ADF’s Bangert says he’s skeptical of the assertion that the abortion law is responsible for this exodus of doctors from Idaho. “I would be very surprised if Idaho’s abortion law is the sole or singular cause of any physician shortage,” he says. “I’m very suspicious of any claims of causality.”

3. Justices could weigh in on fetal “personhood”

The state of Idaho’s brief argues that EMTALA actually requires hospitals “to protect and care for an ‘unborn child,'” an argument echoed in friend-of-the-court briefs from the U.S. Conference of Catholic Bishops and a group of states from Indiana to Wyoming that also have restrictive abortion laws. They argue that abortion can’t be seen as a stabilizing treatment if one patient dies as a result.

Thomson is also Catholic, and she says the idea that, in an emergency, she is treating two patients – the fetus and the mother – doesn’t account for clinical reality. “Of course, as obstetricians we have a passion for caring for both the mother and the baby, but there are clinical situations where the mom’s health or life is in jeopardy, and no matter what we do, the baby is going to be lost,” she says.

The Idaho abortion law uses the term “unborn child” as opposed to the words “embryo” or “fetus” – language that implies the fetus has the same rights as other people.

Mary Ziegler, a legal historian at University of California – Davis, who is writing a book on fetal personhood, describes it as the “North Star” of the anti-abortion rights movement.
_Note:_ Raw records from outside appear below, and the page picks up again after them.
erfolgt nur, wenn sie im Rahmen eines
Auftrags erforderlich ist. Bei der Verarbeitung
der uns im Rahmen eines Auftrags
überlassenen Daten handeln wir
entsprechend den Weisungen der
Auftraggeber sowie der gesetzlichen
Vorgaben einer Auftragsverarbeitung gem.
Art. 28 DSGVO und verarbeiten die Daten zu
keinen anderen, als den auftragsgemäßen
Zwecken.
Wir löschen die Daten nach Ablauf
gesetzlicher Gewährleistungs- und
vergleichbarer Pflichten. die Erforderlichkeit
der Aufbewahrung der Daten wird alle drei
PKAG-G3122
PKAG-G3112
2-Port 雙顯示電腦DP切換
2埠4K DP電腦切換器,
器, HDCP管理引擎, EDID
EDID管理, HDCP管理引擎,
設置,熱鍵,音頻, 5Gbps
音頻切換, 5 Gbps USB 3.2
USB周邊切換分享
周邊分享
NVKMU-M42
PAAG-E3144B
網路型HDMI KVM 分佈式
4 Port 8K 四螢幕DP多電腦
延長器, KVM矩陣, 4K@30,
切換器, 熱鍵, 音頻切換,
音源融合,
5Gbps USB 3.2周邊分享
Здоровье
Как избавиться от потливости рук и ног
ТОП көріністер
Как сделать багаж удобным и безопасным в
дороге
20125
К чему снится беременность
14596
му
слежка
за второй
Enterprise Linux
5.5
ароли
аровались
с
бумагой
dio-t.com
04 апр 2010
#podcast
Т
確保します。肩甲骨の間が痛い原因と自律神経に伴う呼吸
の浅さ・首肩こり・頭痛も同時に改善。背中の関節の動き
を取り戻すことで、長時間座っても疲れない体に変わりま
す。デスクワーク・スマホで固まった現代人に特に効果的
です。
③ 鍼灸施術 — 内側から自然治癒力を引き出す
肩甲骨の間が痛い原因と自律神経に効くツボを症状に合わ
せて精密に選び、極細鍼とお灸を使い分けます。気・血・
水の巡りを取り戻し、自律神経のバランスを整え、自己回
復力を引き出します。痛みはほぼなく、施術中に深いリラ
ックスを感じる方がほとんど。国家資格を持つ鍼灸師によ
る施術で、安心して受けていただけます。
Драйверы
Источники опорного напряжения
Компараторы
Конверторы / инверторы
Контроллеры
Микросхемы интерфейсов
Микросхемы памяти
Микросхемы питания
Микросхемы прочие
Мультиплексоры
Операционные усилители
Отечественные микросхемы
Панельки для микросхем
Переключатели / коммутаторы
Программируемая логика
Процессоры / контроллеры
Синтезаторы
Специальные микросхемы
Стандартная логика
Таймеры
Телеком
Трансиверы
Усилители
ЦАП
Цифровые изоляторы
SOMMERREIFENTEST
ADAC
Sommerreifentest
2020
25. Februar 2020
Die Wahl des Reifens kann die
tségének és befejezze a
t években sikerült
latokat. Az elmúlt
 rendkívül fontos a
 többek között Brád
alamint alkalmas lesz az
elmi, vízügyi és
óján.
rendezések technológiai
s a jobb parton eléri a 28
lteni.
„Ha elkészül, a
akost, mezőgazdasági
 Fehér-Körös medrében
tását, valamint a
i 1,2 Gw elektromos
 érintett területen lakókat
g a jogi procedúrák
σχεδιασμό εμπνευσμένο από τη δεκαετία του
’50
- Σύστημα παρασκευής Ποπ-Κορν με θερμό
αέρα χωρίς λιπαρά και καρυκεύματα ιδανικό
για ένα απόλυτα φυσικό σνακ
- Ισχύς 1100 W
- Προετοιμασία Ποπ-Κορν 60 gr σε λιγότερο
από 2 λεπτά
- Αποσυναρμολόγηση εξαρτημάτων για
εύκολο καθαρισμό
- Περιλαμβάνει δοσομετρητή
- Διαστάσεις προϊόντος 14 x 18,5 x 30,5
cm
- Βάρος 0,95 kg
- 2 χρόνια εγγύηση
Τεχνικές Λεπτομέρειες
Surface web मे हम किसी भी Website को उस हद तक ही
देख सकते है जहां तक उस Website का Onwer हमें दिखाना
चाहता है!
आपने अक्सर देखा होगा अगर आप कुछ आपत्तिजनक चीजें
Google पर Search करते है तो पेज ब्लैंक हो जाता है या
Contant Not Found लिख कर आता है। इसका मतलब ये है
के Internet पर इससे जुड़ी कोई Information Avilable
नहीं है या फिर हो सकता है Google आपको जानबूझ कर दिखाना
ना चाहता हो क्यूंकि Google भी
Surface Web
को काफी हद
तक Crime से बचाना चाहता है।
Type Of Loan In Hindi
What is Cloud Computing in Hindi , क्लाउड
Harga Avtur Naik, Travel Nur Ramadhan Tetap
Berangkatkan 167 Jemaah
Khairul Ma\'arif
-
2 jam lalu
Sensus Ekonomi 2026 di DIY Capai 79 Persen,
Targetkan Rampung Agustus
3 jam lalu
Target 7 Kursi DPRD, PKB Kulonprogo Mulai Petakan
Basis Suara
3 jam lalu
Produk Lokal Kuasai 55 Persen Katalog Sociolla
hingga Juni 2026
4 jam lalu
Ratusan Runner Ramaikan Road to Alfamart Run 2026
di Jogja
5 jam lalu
She says this case will be the first time the Supreme Court justices will be considering a statute that uses that language.

“I think we may get clues about the future of bigger conflicts about fetal personhood,” she explains, depending on how the justices respond to this idea. “Not just in the context of this statute or emergency medical scenarios, but in the context of the Constitution.”

ADF dismisses the idea that this case is an attempt to expand fetal rights. “This case is, at root, a question about whether or not the federal government can affect a hostile takeover of the practice of medicine in all 50 states by misinterpreting a long-standing federal statute to contain a hidden nationwide abortion mandate,” Bangert says.

4. The election looms large

Ziegler suspects the justices will allow Idaho’s abortion law to remain as is. “The Supreme Court has let Idaho’s law go into effect, which suggests that the court is not convinced by the Biden administration’s arguments, at least at this point,” she notes.

Whatever the decision, it will put abortion squarely back in the national spotlight a few months before the November election. “It’s a reminder on the political side of things, that Biden and Trump don’t really control the terms of the debate on this very important issue,” Zielger observes. “They’re going to be things put on everybody’s radar by other actors, including the Supreme Court.”

The justices will hear arguments in the case for one hour on Wednesday morning. A decision is expected by late June or early July.